Manchen in der Kirche gehen wir als Caritas auf die Nerven. Suppe an Bedürftige ausgeben, das ist schon ganz in Ordnung. Wenn ihm ein Bettler lästig wird, murmelt der gelernte Österreicher gern ein „Bin i die Caritas?“, wendet sich pikiert ab und ist ganz froh, dass er die Armutsfrage delegieren kann. Vielerorts wird die praktische Arbeit der Caritas wertgeschätzt. Bei der Sorge um Menschen mit Behinderung, Begleitung hochaltriger und dementer Menschen, Unterbringung Obdachloser, in der Katastrophenhilfe, bei der Essensausgabe in Coronazeiten, da sind die Meisten schon ganz froh, dass es diese Organisation mit rund 15.000 Hauptamtlichen und 50.000 Freiwilligen gibt. Aber: aus der Existenz der Caritas ergibt sich für die Wohlfühlblase Ungemach in doppelter Hinsicht, nämlich politisch und kirchlich.
Zu politisch
Sobald sich die Caritas aus dem praktisch-konkreten Tun herausentwickelt, bläst ihr ein schärferer Wind entgegen. Anwaltschaft für die Armen, geschweige denn politischer Einsatz gegen Not führen zu kleinbürgerlichem Hyperventilieren. Dabei ist die Sache klar. Die Idee einer Caritas steht auf dem Fundament einer unverhandelbaren Menschenwürde, die auf lautes und leises Leid derjenigen aufmerksam macht, die entrechtet, betrogen, ausgebeutet und getötet werden. Sie beruft sich auf einen Gott, der das Schreien der Notleidenden hört. Dass dabei das praktische, handfeste Tun zu einem anwaltschaftlichen, oft auch politischen Handeln zwingt, liegt in der Natur der Sache. Suppe ausgeben und nicht zugleich den Skandal anzuprangern, dass es in einem der reichsten Länder der Erde noch immer Hunderttausende gibt, für die warm, satt und sauber unerreichbar sind, ist für eine Caritas, die sich selbst ernst nimmt, unannehmbar.
Zu jesuanisch
Caritas ist sichtbares Bild von Kirche. Jesus hat eine Religion des Risikos gelebt. Eine unangenehme Form von Spiritualität. Eine, die Himmel und Erde verbunden hat. Wenn der Urgrund des Seins gut ist, dann hat sich dieses Gute auch in der Welt zu zeigen. Ganz konkret und ganz besonders in einer entschiedenen Option für die Armen. Eine derartige Haltung hinterfragt bürgerliche Wohlfühlnischen. Sie ist politisch und das ist unangenehm.
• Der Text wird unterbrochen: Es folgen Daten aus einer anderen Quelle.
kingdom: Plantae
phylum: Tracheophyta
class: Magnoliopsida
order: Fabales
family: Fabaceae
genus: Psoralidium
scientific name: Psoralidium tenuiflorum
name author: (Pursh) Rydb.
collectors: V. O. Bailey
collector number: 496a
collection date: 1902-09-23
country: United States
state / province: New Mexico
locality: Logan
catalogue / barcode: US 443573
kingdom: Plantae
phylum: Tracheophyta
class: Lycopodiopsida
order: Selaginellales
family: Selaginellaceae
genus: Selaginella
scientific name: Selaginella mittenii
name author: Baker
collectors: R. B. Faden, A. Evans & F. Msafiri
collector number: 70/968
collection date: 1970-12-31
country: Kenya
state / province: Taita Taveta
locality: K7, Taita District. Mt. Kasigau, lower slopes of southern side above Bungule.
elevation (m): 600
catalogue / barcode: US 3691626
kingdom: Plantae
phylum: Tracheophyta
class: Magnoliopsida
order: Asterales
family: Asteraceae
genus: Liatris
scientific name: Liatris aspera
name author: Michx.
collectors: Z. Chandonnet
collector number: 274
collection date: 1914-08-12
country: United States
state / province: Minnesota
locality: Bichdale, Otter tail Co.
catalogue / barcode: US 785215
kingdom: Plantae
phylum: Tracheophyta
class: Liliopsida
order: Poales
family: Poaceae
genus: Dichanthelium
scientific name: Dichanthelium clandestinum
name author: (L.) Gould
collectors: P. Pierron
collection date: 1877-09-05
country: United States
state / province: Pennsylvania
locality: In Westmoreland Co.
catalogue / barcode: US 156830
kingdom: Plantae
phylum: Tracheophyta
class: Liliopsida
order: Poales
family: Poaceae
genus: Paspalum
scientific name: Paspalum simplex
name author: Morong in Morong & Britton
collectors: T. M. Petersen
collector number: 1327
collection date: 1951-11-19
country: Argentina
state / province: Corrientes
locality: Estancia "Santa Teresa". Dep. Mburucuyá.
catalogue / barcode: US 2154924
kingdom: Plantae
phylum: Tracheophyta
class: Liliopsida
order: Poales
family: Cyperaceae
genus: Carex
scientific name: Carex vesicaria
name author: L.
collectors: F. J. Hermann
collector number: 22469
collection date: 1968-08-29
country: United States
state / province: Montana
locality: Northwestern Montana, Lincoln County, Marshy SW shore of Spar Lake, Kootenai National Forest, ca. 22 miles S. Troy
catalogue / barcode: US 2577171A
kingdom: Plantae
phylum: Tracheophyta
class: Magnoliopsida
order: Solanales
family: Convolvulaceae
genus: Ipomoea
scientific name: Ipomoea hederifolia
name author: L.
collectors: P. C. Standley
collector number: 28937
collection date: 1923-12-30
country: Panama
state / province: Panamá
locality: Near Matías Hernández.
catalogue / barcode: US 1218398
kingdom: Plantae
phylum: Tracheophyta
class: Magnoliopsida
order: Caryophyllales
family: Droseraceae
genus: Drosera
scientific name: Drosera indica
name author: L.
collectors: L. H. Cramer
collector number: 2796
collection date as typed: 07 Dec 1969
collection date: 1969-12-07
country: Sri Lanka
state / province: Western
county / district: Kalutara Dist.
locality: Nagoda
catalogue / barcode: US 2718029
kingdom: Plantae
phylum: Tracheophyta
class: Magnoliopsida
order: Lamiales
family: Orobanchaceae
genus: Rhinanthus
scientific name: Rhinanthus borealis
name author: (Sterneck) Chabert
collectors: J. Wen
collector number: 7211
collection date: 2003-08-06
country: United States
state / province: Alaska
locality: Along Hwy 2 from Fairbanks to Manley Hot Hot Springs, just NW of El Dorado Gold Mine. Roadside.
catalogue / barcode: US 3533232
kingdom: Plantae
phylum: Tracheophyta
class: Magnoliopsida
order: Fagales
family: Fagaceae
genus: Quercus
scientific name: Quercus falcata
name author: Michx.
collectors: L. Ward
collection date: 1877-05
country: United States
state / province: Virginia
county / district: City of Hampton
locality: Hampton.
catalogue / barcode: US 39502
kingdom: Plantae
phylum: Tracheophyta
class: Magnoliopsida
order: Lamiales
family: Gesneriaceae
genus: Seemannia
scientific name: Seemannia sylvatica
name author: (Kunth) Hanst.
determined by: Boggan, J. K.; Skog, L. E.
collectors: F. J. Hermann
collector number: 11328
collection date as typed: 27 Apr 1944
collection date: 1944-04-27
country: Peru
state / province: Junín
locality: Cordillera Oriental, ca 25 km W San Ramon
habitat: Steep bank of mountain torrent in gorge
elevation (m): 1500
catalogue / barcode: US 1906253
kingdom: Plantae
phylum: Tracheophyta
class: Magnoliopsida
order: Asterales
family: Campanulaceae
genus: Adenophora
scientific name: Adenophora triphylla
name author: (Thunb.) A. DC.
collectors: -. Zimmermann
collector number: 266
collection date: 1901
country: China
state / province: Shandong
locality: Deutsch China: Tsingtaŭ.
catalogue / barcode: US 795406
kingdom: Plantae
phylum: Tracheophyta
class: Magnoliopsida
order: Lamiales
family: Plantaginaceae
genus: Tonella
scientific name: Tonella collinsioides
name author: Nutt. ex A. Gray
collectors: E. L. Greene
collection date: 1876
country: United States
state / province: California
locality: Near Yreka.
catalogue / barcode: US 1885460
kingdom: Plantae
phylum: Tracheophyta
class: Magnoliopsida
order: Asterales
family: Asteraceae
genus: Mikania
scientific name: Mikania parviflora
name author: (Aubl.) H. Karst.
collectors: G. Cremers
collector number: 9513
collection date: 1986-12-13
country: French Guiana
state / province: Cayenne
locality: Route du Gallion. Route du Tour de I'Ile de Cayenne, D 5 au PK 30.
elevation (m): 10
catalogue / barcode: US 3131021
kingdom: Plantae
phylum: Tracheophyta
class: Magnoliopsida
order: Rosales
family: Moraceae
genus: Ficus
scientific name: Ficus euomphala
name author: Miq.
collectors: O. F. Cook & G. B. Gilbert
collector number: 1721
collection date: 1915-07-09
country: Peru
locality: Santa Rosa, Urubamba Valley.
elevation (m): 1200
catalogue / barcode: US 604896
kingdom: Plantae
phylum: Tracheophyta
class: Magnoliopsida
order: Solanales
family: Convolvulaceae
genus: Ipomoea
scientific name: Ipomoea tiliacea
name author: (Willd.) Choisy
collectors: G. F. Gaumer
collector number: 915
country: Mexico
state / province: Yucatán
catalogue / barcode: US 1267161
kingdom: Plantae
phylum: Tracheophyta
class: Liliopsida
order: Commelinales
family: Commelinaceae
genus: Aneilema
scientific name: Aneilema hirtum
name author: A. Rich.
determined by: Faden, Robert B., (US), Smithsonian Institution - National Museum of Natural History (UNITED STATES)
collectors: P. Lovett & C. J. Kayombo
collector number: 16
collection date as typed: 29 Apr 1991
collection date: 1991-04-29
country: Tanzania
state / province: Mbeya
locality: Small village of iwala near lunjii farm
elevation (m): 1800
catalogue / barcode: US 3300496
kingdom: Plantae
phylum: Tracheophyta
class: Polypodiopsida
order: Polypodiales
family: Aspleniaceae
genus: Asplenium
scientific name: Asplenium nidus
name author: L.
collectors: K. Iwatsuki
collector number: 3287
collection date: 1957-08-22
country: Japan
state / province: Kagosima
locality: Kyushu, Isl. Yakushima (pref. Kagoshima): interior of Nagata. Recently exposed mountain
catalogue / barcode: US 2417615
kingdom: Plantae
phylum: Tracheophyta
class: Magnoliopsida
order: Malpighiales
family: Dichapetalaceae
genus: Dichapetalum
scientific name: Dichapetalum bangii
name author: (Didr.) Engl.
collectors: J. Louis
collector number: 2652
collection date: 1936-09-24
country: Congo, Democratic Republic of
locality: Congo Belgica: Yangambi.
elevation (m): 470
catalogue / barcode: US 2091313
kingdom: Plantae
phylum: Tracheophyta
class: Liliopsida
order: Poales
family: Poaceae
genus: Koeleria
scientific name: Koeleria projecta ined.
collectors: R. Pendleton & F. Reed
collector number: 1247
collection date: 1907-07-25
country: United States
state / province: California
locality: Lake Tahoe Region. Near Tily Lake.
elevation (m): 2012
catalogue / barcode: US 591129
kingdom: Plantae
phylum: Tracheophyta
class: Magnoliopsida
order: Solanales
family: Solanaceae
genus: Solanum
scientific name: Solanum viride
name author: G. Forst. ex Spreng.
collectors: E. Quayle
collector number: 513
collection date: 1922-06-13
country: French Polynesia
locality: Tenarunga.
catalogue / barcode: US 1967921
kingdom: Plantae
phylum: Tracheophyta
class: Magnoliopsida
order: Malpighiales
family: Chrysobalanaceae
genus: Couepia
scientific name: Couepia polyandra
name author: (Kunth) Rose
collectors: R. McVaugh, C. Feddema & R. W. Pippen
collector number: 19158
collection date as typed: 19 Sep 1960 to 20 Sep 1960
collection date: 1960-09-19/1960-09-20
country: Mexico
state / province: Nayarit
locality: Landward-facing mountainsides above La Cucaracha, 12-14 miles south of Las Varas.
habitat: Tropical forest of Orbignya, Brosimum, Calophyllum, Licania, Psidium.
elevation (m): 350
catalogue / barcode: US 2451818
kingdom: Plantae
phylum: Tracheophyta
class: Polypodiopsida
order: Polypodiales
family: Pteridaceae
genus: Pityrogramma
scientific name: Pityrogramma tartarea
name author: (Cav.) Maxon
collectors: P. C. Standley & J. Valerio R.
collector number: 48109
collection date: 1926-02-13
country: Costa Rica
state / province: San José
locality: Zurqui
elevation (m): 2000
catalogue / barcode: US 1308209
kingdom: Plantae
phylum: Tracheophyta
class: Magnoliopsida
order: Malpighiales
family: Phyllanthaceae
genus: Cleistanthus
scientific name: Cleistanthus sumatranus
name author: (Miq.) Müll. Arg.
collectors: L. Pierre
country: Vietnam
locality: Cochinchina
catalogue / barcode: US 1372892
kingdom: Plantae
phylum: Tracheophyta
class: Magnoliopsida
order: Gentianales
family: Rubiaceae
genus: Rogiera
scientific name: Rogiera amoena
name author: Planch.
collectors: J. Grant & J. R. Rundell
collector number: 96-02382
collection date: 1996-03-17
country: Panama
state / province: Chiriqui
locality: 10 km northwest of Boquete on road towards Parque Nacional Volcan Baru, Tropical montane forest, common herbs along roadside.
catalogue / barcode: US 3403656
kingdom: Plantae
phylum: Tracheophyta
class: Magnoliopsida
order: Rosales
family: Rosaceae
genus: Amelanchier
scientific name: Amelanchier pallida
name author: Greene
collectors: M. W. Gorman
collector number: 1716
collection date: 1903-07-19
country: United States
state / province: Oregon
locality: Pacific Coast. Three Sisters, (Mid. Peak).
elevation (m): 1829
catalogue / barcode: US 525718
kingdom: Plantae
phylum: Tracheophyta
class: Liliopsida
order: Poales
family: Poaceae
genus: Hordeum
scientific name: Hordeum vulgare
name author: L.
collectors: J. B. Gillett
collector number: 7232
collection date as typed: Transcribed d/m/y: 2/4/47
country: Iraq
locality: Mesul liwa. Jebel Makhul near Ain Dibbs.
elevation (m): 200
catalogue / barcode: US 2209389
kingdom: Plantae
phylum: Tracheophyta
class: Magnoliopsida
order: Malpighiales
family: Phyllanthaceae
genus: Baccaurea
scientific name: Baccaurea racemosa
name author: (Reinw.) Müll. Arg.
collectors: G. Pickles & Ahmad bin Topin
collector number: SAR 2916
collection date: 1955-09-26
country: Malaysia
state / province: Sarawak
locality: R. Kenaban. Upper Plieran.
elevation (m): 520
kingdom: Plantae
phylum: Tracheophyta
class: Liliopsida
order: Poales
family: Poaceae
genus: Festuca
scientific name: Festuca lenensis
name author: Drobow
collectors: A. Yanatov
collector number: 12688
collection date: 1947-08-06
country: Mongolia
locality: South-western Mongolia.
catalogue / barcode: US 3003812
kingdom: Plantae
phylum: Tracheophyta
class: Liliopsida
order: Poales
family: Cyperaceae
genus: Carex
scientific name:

Zudem hat sich in den Monaten des coronabedingten Ausnahmezustands eine gefährliche kirchliche Entwicklung radikalisiert: die Abschottung von der Welt.
Während hunderttausende arbeitslos wurden, sich Schlangen vor den Sozialberatungsstellen bilden, das Ertrinken Flüchtender in der Ägäis aus dem Blick geraten ist, Menschen aus Sorge um die Zukunft nicht mehr schlafen können, das einsame Sterben in Isolation zu Verzweiflung geführt hat, vielerorts Trauer und Angst förmlich zu greifen waren, fokussierte manch diözesane Aussendung auf liturgische und spirituelle Angebote zur je eigenen seelischen Erbauung. Das mag für einige von uns schon auch wichtig sein, die meisten Menschen, insbesondere notleidend Betroffene lässt es in ihrer Bedrückung alleine.
Zweifellos gibt es liturgische Elemente, die gewaltig erhebend und erschütternd in ihrer Schönheit sind, die zu seelischer Tiefenbohrung führen und Faszination verströmen. Zugleich ist es das für viele nicht. Eine Kirche, die auf Spiritualität für Spiritualitätsvirtuosen fokussiert, verliert die meisten Menschen aus dem Blick.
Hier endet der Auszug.